*Work request*: Starting with the line containing "right elbow: (108, 108)" and going on through the line containing "right elbow: (606, 971)", return the lines of the data below exactly, and only those.

*Data supplied*:
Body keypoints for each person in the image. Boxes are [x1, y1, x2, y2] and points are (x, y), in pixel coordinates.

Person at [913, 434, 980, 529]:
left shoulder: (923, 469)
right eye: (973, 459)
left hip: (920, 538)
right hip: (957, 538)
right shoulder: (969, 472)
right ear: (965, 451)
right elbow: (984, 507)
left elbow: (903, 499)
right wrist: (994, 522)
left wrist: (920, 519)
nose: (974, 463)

==

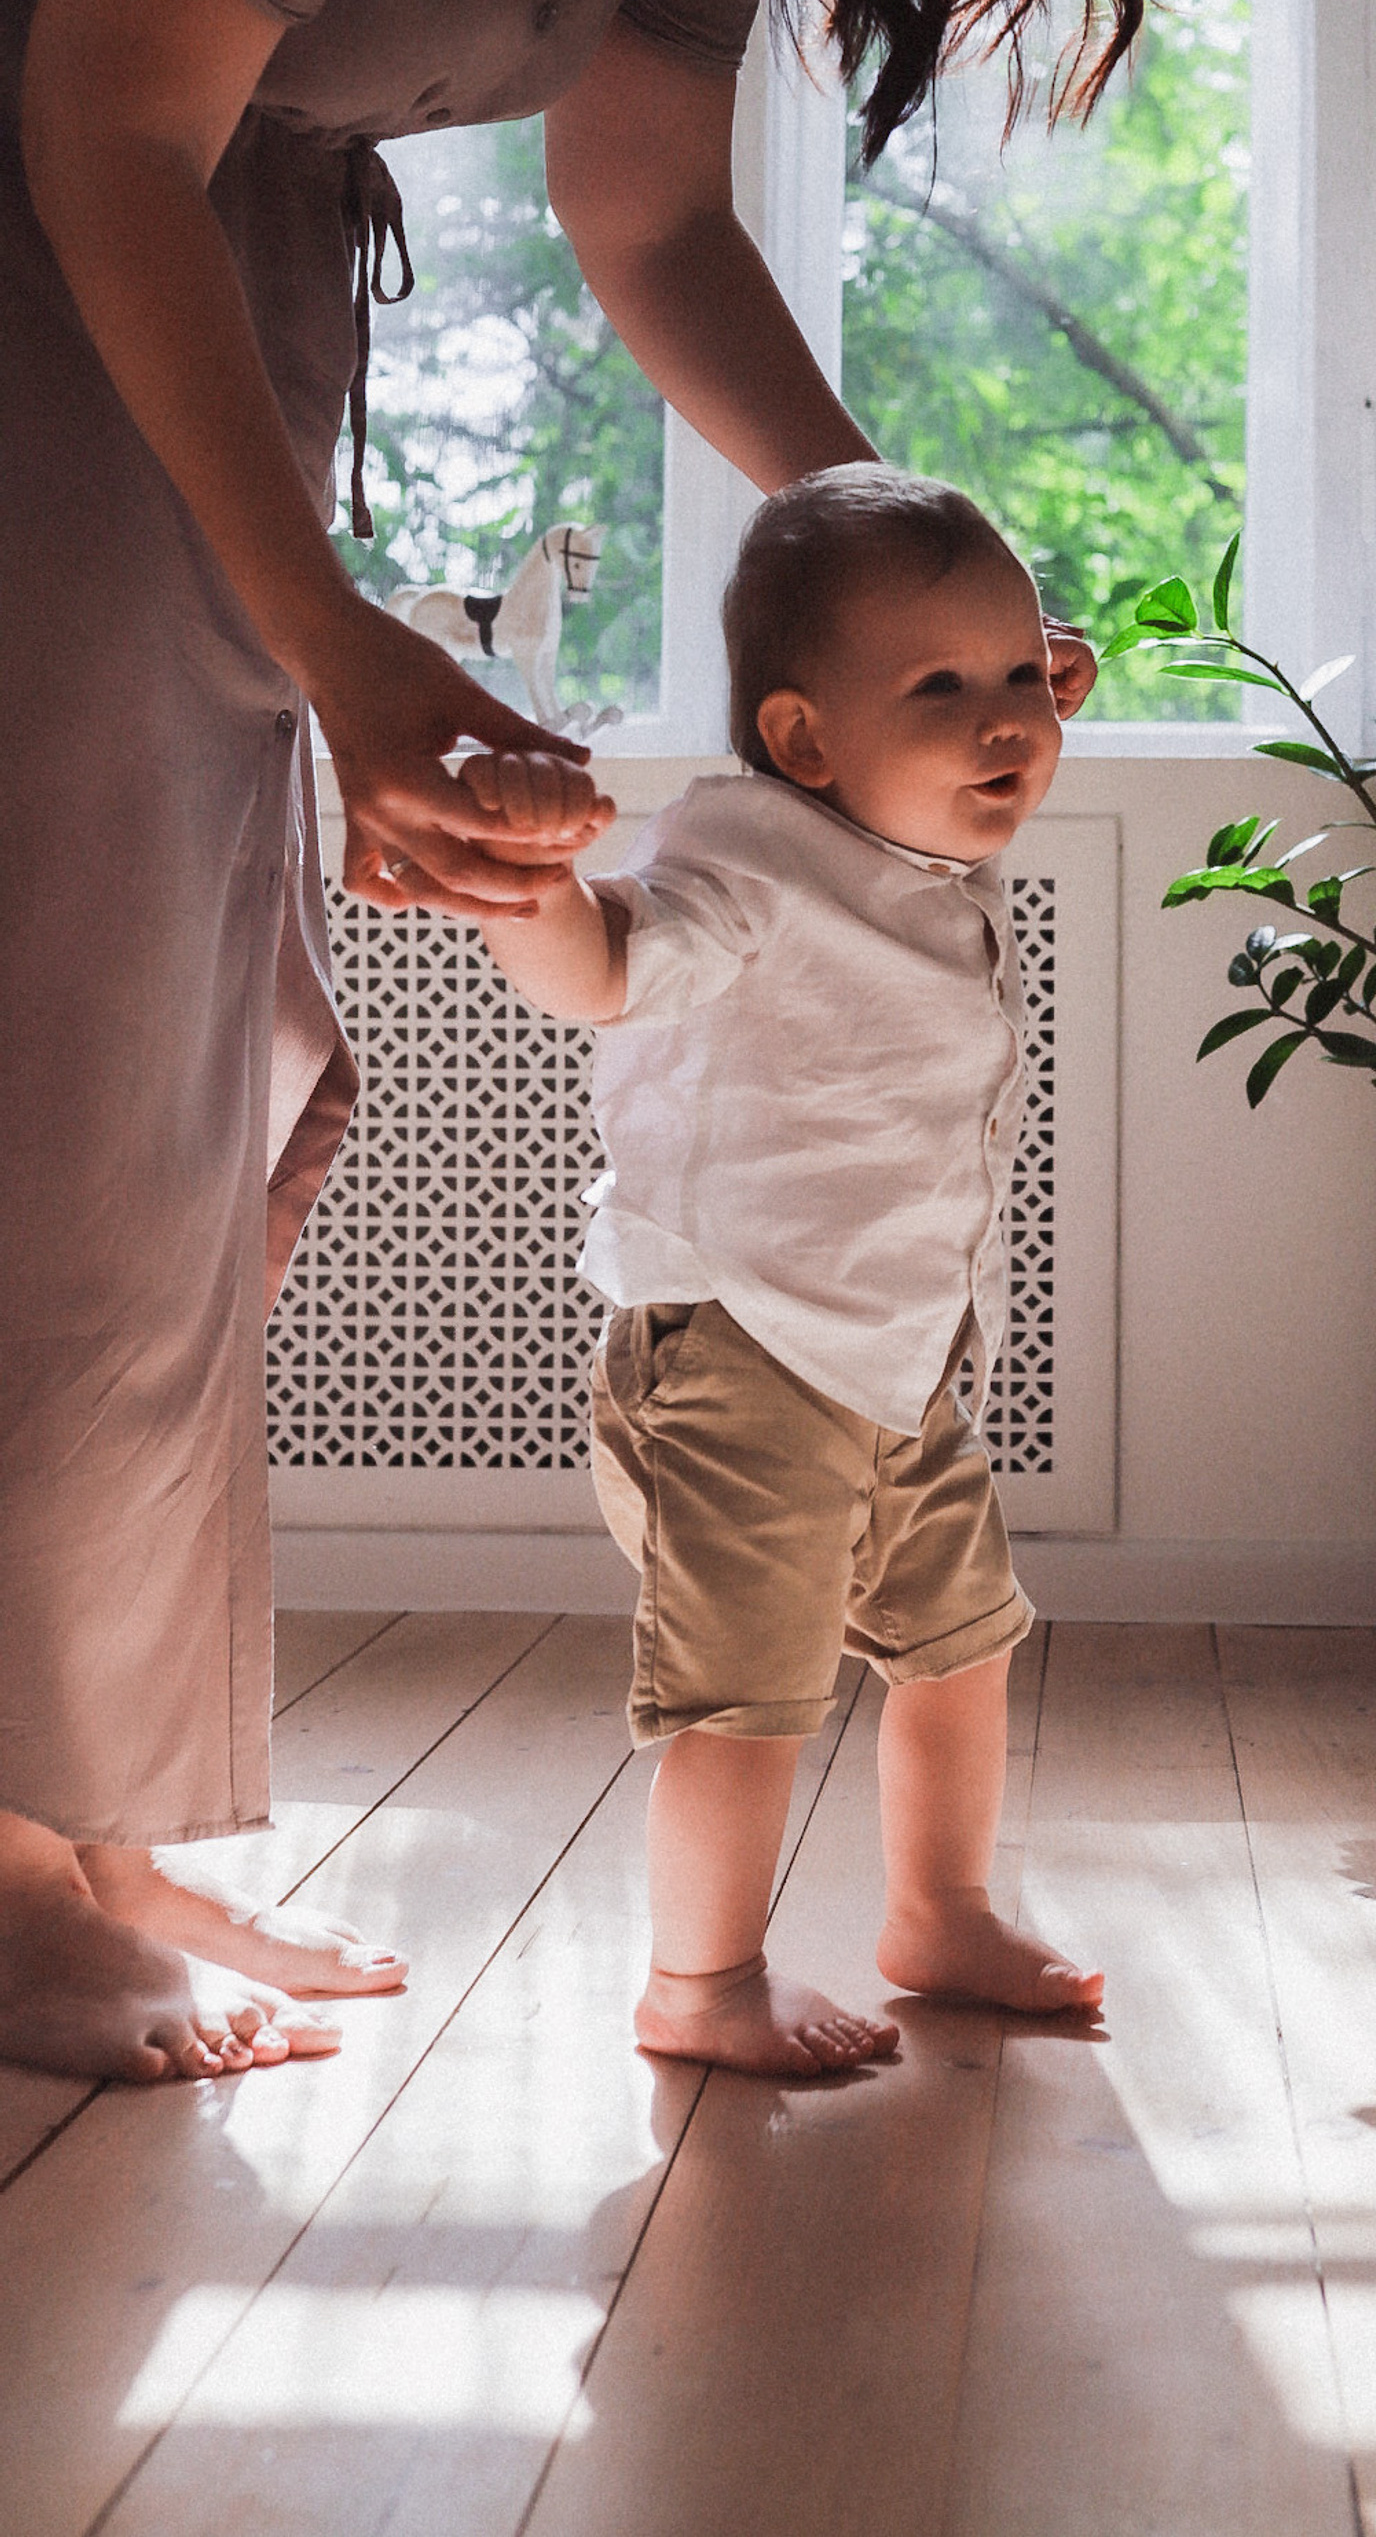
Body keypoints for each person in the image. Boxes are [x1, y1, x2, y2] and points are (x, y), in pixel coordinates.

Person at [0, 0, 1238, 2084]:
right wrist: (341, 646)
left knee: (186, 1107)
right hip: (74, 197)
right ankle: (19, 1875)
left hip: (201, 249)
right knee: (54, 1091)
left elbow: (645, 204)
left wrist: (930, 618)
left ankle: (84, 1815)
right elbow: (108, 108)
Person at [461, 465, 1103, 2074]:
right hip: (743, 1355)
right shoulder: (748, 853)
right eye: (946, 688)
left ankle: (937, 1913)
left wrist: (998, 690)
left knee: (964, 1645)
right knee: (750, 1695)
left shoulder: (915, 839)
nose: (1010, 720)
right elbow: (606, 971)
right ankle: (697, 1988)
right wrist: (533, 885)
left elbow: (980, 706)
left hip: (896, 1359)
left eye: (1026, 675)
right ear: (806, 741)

*Solved problem*:
right elbow: (108, 108)
Person at [461, 465, 1103, 2074]:
right hip: (743, 1355)
right shoulder: (748, 853)
right eye: (946, 688)
left ankle: (937, 1913)
left wrist: (998, 690)
left knee: (964, 1645)
right knee: (750, 1695)
left shoulder: (915, 839)
nose: (1010, 720)
right elbow: (606, 971)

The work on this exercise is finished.